Smith, a retired teacher’s assistant, Marrero businesswoman and parishioner of St. Joseph the Worker, began walking on her own, from building to building across Wynhoven’s campus. She would mix up the walking by going to Wynhoven’s exercise room for a quick 10 minutes on the treadmill and other fitness machines.
“You first start with (losing) the inches then the pounds,” she said. “By the time I was finished, I had done 40 to 50 minutes for the day.”
Finding that the arthritis in her hands and ankles was feeling much better, Smith wanted to share the simple steps she had taken with her fellow residents.
With the permission of management, she launched an hour-long, low-impact exercise and dance session in February called “Body Movers.” The music-filled class draws 8 to 15 seniors twice a week. All embrace the class’ motto: “If you don’t use it, you’ll lose it.”
“Most of these exercises are made up – nothing is really out of the book,” said Smith, who teaches the class as a volunteer.
After praying the Our Father, students do deep-breathing exercises and simple stretches of their hands, arms and shoulders while in a seated position.
“Look over your shoulder like you’re looking for someone,” said Smith, encouraging her students to get the most out of each stretch.
Leg lifts also are done in the chair and in a standing position, using the chair as an anchor. As the session reached its energy peak – after having the students touch their toes 10 times – Smith asked them for one more favor: “Don’t sit down yet! Let’s put our music on for the Twist!”
Novel use of a golf ball
During the cool-down, Smith passed around a box of golf balls and made sure each student had a towel placed beneath her feet. Using the towel as a way to keep the ball from rolling away on the slick floor, the students rolled the golf ball beneath their bare feet, first using their toes, then the ball of the foot, then the arch and finally, the heel.

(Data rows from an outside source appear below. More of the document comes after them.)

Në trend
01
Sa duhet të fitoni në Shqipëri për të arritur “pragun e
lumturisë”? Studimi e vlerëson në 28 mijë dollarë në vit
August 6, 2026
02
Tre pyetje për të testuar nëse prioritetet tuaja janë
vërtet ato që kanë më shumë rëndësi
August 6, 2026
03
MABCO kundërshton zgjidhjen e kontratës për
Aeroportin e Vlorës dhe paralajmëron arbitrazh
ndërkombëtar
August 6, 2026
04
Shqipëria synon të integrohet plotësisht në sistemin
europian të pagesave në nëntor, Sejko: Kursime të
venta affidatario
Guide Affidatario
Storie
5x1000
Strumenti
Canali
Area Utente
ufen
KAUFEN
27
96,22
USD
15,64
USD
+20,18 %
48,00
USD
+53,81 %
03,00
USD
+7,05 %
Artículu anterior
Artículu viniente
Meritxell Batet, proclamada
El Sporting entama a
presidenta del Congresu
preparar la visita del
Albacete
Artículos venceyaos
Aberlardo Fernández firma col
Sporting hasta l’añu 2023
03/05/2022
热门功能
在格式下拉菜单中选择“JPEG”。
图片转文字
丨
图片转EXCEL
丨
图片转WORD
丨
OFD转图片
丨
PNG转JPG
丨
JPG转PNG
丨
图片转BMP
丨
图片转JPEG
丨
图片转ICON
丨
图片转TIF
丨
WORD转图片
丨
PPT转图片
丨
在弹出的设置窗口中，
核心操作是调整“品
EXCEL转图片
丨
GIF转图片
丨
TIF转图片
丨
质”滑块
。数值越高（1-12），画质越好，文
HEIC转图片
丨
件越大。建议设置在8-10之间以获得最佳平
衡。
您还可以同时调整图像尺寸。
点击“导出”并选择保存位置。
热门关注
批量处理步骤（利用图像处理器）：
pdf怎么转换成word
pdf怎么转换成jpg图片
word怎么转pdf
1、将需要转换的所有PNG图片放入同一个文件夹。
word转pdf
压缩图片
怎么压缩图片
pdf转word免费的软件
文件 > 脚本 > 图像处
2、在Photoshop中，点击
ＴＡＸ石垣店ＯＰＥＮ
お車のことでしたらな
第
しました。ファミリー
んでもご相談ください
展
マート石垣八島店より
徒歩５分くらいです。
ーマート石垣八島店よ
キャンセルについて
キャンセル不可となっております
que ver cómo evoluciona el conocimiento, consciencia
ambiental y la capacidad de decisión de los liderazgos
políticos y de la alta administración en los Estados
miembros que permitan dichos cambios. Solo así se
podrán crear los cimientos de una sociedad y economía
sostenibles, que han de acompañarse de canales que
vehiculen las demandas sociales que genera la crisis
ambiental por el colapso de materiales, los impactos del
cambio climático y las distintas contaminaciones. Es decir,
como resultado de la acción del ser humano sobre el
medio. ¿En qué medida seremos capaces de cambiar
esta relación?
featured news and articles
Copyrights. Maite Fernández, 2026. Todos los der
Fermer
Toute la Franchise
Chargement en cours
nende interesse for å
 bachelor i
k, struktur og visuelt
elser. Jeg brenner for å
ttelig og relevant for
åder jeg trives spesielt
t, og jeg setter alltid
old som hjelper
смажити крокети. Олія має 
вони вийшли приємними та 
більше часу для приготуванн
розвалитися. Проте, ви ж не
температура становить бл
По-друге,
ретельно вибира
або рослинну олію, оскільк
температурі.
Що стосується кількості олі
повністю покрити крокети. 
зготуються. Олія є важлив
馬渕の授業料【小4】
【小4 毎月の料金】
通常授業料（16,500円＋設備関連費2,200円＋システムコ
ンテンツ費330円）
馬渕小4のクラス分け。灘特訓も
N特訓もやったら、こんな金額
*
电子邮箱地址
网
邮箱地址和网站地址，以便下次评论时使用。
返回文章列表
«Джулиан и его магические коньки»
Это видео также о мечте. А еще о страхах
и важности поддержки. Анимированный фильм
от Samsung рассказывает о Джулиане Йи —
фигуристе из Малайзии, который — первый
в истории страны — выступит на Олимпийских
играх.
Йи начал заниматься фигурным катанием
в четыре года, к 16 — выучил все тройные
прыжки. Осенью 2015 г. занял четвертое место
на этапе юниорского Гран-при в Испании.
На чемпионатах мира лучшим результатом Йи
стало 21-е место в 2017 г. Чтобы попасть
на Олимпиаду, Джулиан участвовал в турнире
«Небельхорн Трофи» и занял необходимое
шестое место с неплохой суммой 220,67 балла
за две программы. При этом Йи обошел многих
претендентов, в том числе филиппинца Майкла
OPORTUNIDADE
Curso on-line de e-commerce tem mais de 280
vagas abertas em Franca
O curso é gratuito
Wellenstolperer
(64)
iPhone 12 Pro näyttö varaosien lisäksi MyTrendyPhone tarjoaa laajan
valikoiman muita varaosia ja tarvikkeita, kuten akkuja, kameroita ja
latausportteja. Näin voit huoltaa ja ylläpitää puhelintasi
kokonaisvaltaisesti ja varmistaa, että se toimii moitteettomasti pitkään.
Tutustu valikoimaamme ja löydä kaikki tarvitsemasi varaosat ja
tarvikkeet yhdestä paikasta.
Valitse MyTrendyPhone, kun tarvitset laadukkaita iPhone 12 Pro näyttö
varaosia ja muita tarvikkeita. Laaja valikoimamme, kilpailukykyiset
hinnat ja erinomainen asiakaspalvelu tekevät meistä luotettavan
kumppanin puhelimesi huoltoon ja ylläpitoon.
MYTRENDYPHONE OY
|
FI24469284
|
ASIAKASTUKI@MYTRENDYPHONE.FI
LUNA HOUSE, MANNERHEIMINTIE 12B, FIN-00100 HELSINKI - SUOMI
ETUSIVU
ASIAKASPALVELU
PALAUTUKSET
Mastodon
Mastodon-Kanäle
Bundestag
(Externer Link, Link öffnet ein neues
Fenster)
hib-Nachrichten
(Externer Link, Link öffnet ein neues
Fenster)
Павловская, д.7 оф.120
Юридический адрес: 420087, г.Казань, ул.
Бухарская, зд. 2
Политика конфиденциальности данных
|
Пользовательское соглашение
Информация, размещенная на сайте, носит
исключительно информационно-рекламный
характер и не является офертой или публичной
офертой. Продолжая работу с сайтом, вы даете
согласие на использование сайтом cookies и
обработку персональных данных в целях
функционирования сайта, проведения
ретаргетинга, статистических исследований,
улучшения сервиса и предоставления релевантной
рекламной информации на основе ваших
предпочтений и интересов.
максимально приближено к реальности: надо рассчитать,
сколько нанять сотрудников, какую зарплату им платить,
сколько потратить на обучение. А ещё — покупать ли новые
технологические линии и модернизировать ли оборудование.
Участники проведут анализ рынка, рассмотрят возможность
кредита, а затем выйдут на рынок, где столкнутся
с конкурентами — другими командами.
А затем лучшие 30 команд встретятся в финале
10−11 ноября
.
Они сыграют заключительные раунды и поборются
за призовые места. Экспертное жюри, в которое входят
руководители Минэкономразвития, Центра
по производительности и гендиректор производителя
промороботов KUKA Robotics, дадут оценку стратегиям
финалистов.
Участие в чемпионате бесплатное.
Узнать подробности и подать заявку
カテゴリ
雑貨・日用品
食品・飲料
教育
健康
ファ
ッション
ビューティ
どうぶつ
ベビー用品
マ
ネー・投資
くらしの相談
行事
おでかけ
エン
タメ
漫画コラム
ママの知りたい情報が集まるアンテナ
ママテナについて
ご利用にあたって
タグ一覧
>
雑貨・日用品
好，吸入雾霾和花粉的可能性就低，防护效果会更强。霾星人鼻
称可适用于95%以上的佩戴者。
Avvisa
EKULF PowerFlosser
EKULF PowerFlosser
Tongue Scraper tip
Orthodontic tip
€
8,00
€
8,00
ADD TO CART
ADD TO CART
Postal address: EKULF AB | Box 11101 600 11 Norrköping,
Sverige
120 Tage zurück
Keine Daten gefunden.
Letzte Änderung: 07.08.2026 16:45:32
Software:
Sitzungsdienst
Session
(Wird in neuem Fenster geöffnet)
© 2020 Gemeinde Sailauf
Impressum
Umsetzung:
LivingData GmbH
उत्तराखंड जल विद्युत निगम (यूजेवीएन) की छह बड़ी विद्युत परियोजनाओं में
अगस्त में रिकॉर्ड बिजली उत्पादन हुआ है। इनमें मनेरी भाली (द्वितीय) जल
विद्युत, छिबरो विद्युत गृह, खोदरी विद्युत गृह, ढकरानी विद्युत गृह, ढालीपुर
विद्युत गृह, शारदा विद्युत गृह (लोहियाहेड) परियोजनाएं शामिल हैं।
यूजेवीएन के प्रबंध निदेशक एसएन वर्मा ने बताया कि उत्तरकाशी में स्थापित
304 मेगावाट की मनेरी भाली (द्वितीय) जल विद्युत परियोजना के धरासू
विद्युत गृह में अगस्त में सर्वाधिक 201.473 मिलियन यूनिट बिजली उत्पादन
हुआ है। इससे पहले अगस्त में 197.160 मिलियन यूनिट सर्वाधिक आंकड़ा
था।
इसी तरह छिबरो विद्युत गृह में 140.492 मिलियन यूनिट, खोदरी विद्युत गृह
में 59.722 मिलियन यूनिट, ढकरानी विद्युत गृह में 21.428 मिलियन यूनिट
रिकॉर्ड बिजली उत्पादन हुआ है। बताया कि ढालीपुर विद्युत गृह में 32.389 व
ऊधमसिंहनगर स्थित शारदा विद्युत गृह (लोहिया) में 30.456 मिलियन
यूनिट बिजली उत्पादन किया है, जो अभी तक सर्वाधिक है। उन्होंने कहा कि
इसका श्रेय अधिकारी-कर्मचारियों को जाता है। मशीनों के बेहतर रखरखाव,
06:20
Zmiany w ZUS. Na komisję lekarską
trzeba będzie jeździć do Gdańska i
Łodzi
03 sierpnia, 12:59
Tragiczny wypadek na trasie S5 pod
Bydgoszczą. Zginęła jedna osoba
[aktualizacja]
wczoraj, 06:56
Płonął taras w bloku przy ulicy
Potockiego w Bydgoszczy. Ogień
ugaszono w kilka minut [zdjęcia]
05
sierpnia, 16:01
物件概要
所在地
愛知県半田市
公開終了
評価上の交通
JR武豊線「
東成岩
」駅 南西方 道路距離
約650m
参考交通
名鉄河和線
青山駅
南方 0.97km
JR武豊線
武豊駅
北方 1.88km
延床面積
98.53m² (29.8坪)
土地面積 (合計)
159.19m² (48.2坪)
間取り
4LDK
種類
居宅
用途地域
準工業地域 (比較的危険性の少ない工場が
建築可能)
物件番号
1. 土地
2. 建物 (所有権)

“I borrowed this from a yoga class I took,” Smith said. “It’s good for the bones and everything. With this arthritis I have ankle problems too. It really helps me. It feels good, especially in the arch.”
The class ends with a 10-minute meditation time, backed by the soothing sounds of distant thunder and falling rain.
Less achiness reported
“My knees were giving me a little problem. I feel much better doing the exercises,” said Eileen Fernandes, 87, adding that other fitness opportunities at Wynhoven include beanbag baseball and darts days.
“I feel my hands and my fingers are much better; I can walk a little better; my feet are much better,” Fernandes said.
“I find it loosens me up and gives me more energy,” said Mildred Smith, 82. “I’m walking much better. Even when I’m in my apartment I try to lift my legs up and work my feet.”
Katie Smith is constantly reminding her students that little changes make a huge difference. Things like turning the head from side to side can stop necks from cracking.
“When you’re washing dishes, lift the plate up and down. Start off with maybe 10 or 15 (lifts), and increase from there. You wouldn’t imagine how little simple things like that have helped me,” said Smith, who attends activities at two other West Bank senior centers for additional stimulation.
“Every day of the week I have something to do,” Smith said. “It keeps me from being bored. When you’re retired, I think, you need something to do every day. After you get up and get yourself together, do something! Don’t just sit around.”